Katanya kalau mau “menurunkan label” ibu bisa saya jembatani. Tapi kalau
ibu gak (mau), harus diketahui ibu itu Ahmadiyah. Ya saya ucapkan
terima kasih,kalau mau dilindungi. Itu yang diharapkan”, cerita Kiki.
Kiki mengartikan “menurunkan label” yang
disampaikan anggota TNI tersebut sebagai tawaran untuk pindah
keyakinan. Kata Kiki, tentara itu juga menunjukan koran berisi kabar
Ahmadi yang ‘kembali’ ke Islam. Maksudnya untuk membujuk.
Modus yang sama juga dilakukan di
Kecamatan Tarogong, 3 kilometer dari tempat tinggal Kiki. TNI datang,
mendata, sembari menunjukkan koran, kata Syafaat Supriatna. Syafaat
bergeming.
“Jadi kedatangan bapak dari ABRI (TNI).
Katanya sambil memperlihatkan berita di koran ada 4 rumah Jemaat
(Ahmadiyah) di Bogor yang dirusak. Saya sikapi dengan positif, terima
kasih. Kemudian dia menawarkan kalau mau syahadat lagi.Dia mau
menjembatani”, kata Syafaat.
Komandan Kodim 0611 Garut, Edy Yusnandar mengakui ada pendataan itu.

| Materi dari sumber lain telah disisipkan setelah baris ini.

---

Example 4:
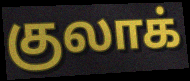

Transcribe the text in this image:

குலாக்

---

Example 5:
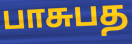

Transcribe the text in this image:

பாசுபத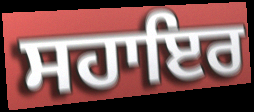
ਸਹਾਇਰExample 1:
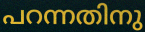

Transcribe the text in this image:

Ini bukan hal aneh, kilahnya.
“Pendataan itu tidak semata terkait
dengan Ahmadiyah semata atau hal-hal yang insiden. Tetapi pendataan itu
program kami sepanjang tahun. Sudah rutin memang, Itu dilakukan terus
menerus. Bukan hal yang aneh, atau yang baru kita lakukan. Konteksnya
untuk pembinaan teritorial, geografi,demografi dan kondisi sosial”, kata
Edy.
Tapi bagi Jemaat Ahmadiyah pendataan
yang dilakukan tentara sesuatu yang ganjil. Salah satu penganut
Ahmadiyah Kota Garut, Hanayuda, “Banyak pihak yang mengatakan itu tidak
baik. Kok TNI seperti itu? Mungkin karena tak ada garapan perang atau
apa jadi larinya “ke sana” (tertawa). Kami menghargai bantahan dari
pemimpin tentara”.
“Bahwa mereka tak melakukan itu. OK lah. Senantiasa Ahmadiyah itu meng-OK-kan saja. Sabar saja”, lanjut Hanayuda sambil tertawa.

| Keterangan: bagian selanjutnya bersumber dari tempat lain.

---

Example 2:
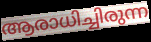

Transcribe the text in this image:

ആരാധിച്ചിരുന്ന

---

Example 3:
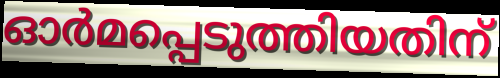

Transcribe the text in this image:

ഓർമപ്പെടുത്തിയതിന്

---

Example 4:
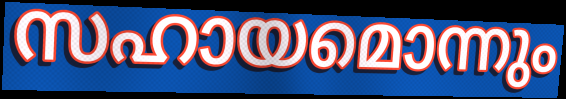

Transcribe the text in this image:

സഹായമൊന്നും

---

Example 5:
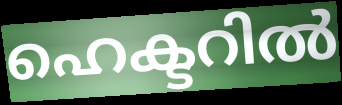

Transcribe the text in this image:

ഹെക്ടറിൽ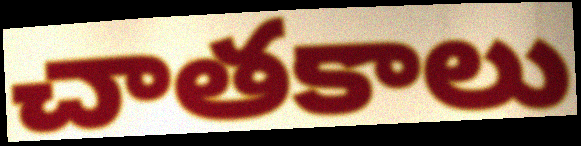
చాతకాలు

Bagi Komnas HAM, alasan apa pun yang
diajukan TNI untuk mendata, tak ada yang bisa dibenarkan. Ketua Komnas
HAM, Ifdhal Kasim mengatakan, ini melanggar HAM.
“Panglima TNI harus segera menghentikan
atau menegur secara langsung Komandan Kodim yang di mana anak buahnya
yang terlibat masuk ke urusan menjaga ketertiban umum itu”, kata Ifdhal.

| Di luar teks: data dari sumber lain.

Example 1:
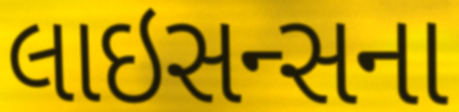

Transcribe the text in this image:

લાઇસન્સના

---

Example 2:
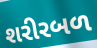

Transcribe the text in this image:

શરીરબળ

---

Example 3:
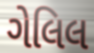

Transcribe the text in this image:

ગેલિલ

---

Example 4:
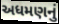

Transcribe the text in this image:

અધમણનું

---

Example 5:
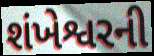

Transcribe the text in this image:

શંખેશ્વરની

Impian penganut Ahmadiyah seperti Dedeng dan Cecep tak muluk. Bebas dan aman menjalankan ibadah sesuai keyakinan.
“Ya kalau saya perhatikan dari pergub
ini itu sama dengan memberangus kebebasan seseorang yang hidup di
Indonesia. Kalau kita kembalikan ke UUD 1945 kebebasan berkeyakinan dan
beragama betul betul dijamin”, kata Dedeng.
Sementara Cecep berharap pemerintah
kembali lagi pada pilar NKRI, Pancasila, Kebhinekaan dan UUD 45.
“Kembali lagi ke sana. Tidak hanya untuk Ahmadiyah”, tutup Cecep.
Demikian Saga KBR68H yang disusun Taufik Wijaya.